Historiquement, ces communautés ont formé leurs propres systèmes de soutien social, réseaux et économies au lieu du soutien gouvernemental et sont devenues d’importants centres culturels.
Mais face aux niveaux élevés d’immigration de ces dernières années, de nombreux pays européens acceptent de moins en moins l’idée de quartiers à majorité immigrée.
Dans ces cas-là, l’intégration est de plus en plus considérée comme la pierre angulaire d’une politique d’immigration durable, même si les politiques étatiques peuvent être des facteurs de ségrégation entre les Européens de souche et les communautés immigrées.
En effet, les accusations d’échec de l’intégration sont une réponse politique courante à la hausse des taux de criminalité et de violence des gangs en Scandinavie, et en Europe plus largement, et sont les raisons invoquées pour justifier une politique d’immigration plus restrictive. Cette notion repose sur l’hypothèse selon laquelle les immigrants d’origine non occidentale ont une mauvaise influence les uns sur les autres – et, par conséquent, sur l’Europe.
Dans de nombreux pays européens, le terme « sociétés parallèles » est apparu. Il est utilisé pour signaler une évolution dans laquelle les communautés immigrées – à majorité musulmane ou originaires du Moyen-Orient et d’Afrique du Nord – sont considérées non seulement comme une menace pour la culture et les valeurs européennes locales, mais également pour la sécurité publique.

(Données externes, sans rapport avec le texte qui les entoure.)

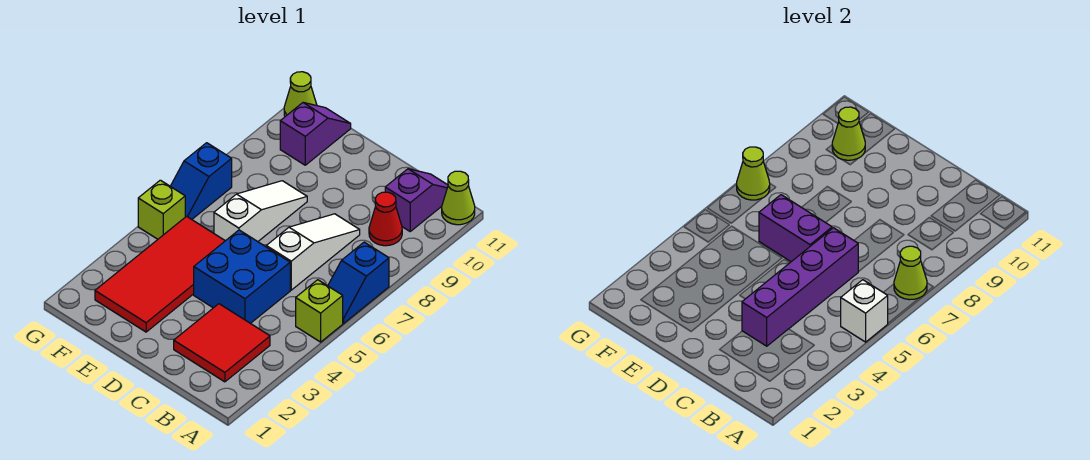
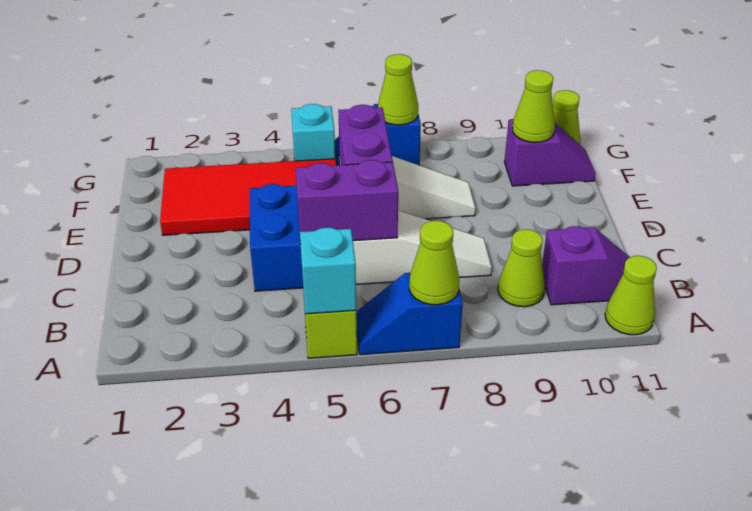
white brick A5 level 2 -> cyan brick A5 level 2
red tile B2:C3 level 1 -> none
red cone B9 level 1 -> lime cone B9 level 1
purple brick C3:C6 level 2 -> purple brick C5:C6 level 2
lime brick G5 level 1 -> cyan brick G5 level 1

Pour certains hommes politiques – initialement ceux de droite, mais de plus en plus issus des courants politiques dominants – les sociétés parallèles telles que celles figurant sur la liste du Danemark sont des terrains potentiellement fertiles pour les valeurs antidémocratiques, la délinquance et la violence.
Cibler la communauté
Les partisans de la politique d’immigration actuelle du Danemark affirment vouloir éviter la montée de la violence des gangs observée dans certaines régions de Suède et promouvoir une société plus intégrée.
Mais les opposants à la politique du « ghetto » affirment qu’il existe peu de preuves reliant la culture des communautés immigrées aux problèmes de sécurité publique. Au lieu de cela, ils soulignent les techniques de séduction des gangs prédateurs, souvent en ligne et dont les dirigeants sont basés à l’étranger, qui ciblent les jeunes, désillusionnés ou impressionnables.

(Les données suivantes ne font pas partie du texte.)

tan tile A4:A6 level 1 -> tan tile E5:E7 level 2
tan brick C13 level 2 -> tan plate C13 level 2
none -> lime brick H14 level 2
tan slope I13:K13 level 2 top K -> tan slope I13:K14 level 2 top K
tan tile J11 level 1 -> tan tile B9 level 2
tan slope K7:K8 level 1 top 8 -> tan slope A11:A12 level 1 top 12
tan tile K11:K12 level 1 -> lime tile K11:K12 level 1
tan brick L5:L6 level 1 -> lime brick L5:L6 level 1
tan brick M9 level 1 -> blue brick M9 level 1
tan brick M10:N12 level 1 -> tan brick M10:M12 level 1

D’autres estiment que le programme danois n’est qu’un prétexte pour embourgeoiser les zones urbaines en plein essor. Mjølnerparken fait partie de Nørrebro, sélectionné « le quartier le plus cool du monde » par Time Out pour 2021, grâce à son multiculturalisme et son dynamisme.
Même si le « paquet ghetto » prétend promouvoir l’intégration, il risque l’aliénation. Pour les communautés immigrées et les critiques de la politique actuelle au Danemark, le programme soulève la question de savoir qui est considéré comme faisant partie d’une communauté et d’une identité nationales et qui est considéré comme un étranger inhérent ou une menace pour celle-ci.

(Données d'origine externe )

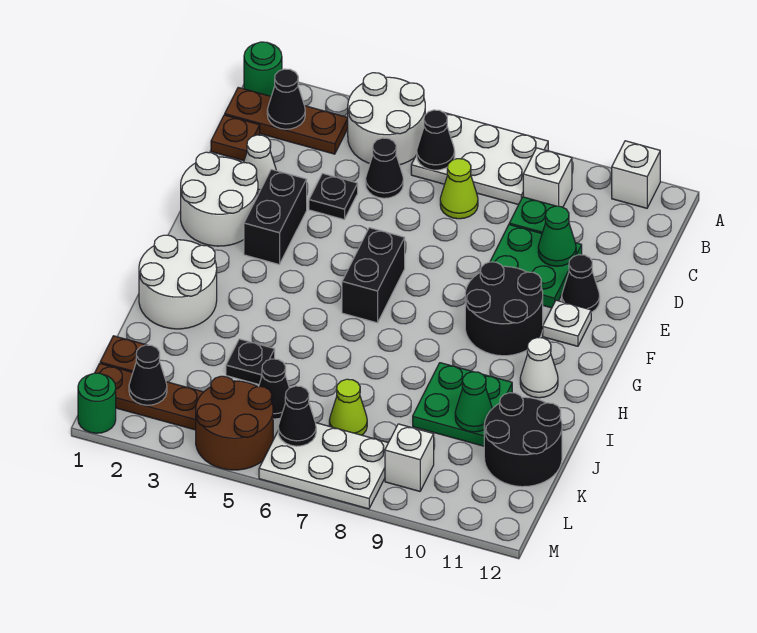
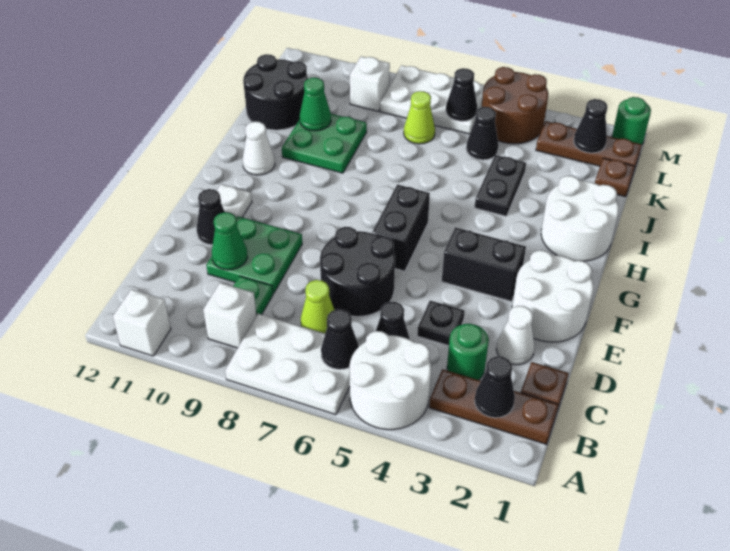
green round brick A1 level 1 -> green round brick C3 level 1
black brick E3:F3 level 1 -> black brick F3:F4 level 1
black round brick F9:G10 level 1 -> black round brick D6:E7 level 1
black plate J4 level 1 -> black plate I4:J4 level 1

« Je me sentais danois jusqu’à récemment », a déclaré un immigrant danois à Al Jazeera en 2020. « Les politiciens ont créé leur « société parallèle », avec la mauvaise réputation qu’ils ont donnée à Mjølnerparken pour que les Danois de souche ne veuillent pas vivre ici.
C’est un sentiment de plus en plus partagé par les groupes d’immigrés à travers le continent. Ces dernières années, les dirigeants européens ont proposé et mis en œuvre des politiques anti-immigration qui auraient été inconcevables dans de nombreux courants politiques il y a quelques années à peine – alors même que le passage des frontières vers l’Europe a considérablement diminué.
L’expérience danoise montre que cette nouvelle vague de sentiment anti-immigration radical ne cible pas seulement les migrants entrants mais également ceux qui sont installés.